Wednesday, June 18, 2008

Firefox 3 released, Next gen browsers arrive

As you may have noticed, the blog has been a little slow this week. Reason: I'm "camping" at 9,000 feet (about 2.75 km) in the Colorado Rocky Mountains. I use the word "camping" loosely because it's cabin camping with (amazingly- and new this year) WiFi access, so it's not really "roughing it." And while I'd be perfectly content to leave the laptop in the bag and enjoy the mountain air, I figured WiFi in the mountains is a sign that I should give you, dear readers, at least a couple of posts to read this week. So...
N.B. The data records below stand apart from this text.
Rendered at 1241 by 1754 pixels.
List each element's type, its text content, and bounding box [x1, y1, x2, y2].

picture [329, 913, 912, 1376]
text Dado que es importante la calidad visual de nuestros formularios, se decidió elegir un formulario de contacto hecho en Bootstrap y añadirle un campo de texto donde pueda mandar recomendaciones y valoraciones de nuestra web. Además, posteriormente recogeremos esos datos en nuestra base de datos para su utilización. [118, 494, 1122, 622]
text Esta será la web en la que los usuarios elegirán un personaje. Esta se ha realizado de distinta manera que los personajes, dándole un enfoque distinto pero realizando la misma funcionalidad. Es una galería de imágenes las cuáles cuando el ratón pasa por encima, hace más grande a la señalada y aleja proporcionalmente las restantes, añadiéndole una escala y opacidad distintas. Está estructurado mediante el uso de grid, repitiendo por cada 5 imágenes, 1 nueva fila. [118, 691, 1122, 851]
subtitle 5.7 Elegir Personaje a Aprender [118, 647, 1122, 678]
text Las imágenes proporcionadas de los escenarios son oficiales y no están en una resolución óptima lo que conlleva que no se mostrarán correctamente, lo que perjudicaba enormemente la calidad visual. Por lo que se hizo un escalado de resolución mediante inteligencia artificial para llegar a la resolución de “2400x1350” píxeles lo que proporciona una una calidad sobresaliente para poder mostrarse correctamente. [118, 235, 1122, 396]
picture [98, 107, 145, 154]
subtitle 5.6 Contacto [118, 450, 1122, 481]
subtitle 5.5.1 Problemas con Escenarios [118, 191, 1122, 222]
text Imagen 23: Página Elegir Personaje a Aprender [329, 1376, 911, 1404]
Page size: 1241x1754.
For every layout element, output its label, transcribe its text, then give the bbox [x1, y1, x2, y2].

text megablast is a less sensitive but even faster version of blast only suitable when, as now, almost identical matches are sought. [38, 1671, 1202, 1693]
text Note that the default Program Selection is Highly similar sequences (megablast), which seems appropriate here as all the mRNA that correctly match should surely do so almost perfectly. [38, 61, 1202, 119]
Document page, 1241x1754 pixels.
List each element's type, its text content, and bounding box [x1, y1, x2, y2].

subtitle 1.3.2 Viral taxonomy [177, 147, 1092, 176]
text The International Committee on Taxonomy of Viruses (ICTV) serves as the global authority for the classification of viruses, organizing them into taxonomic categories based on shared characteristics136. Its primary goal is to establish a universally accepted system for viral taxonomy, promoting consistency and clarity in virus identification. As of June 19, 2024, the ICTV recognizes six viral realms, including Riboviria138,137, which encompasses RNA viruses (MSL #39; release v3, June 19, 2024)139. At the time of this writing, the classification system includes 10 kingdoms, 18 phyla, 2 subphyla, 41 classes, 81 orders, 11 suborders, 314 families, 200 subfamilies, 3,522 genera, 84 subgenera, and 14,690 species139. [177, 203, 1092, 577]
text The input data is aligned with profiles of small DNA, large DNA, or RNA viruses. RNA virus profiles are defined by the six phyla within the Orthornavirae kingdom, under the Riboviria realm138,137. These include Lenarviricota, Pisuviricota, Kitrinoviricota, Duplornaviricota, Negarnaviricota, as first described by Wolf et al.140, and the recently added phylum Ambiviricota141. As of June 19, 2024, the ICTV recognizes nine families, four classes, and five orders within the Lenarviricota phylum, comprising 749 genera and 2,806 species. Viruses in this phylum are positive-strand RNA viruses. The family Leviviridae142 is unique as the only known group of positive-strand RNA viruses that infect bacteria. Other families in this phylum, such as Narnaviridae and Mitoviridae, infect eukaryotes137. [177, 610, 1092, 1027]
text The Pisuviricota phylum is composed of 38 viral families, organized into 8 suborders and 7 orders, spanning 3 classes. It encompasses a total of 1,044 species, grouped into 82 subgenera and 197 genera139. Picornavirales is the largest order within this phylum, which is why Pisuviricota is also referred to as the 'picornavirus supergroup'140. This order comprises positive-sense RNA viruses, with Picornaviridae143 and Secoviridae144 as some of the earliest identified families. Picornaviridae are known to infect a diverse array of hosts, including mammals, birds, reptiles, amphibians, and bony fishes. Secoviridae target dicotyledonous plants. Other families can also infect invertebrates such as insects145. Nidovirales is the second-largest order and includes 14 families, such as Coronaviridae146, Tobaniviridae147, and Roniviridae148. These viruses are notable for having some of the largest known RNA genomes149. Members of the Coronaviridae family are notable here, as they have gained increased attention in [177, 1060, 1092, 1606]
Did you hear the news? Yesterday the Mozilla Foundation officially released Firefox 3. That brings an end to the 50 beta/RC releases and ushers-in the beginning of the "next generation" browsers (IE8 being the other "next gen" browser waiting in the wings to hit the world late this year, maybe early next). If you haven't been following Firefox 3's development, you may have missed what's new in the junior release. Among the key improvements:

  • Better performance
  • Better performance
  • Better performance
Sure there are some other UI improvements in FF3- a new address bar, a new bookmarking system, and an updated chrome- but they are all insignificant when compared against the performance improvements in this new version. In my own tests, the FF3 betas loaded pages many times faster than FF2, so this version should be a welcome change for developers concerned about page performance.

I've been using FF3 full time for several months now and I find it to be every bit as good as FF2, especially now that the add-on developers are starting to update their tools to work in FF3. The most critical developer add-on- FireBug- was updated several weeks ago to work with FF3. Others, like YSlow, are also starting to support FF3, and I expect a tidal wave of support in the next couple of weeks.

The only serious problem I know of in FF3 is that it is occasionally crashing when certain plug-ins are used on a page, like Silverlight 1.0 and Java Applets. If you're a developer using either of these technologies, you may want to do some regression testing with FF3 right away to make sure your users don't experience trouble with your application. Otherwise, this is a good, if only incremental, update to Firefox that you should adopt right away.

And, of course, Telerik is fully supporting FF3 now that it is out. Any lingering problems with the final release of the browser will be addressed this week in a quickly approaching SP2 for the ASP.NET controls.

1 comments:

Asit said...

The biggest disappointment for me has been the lack of FireBug.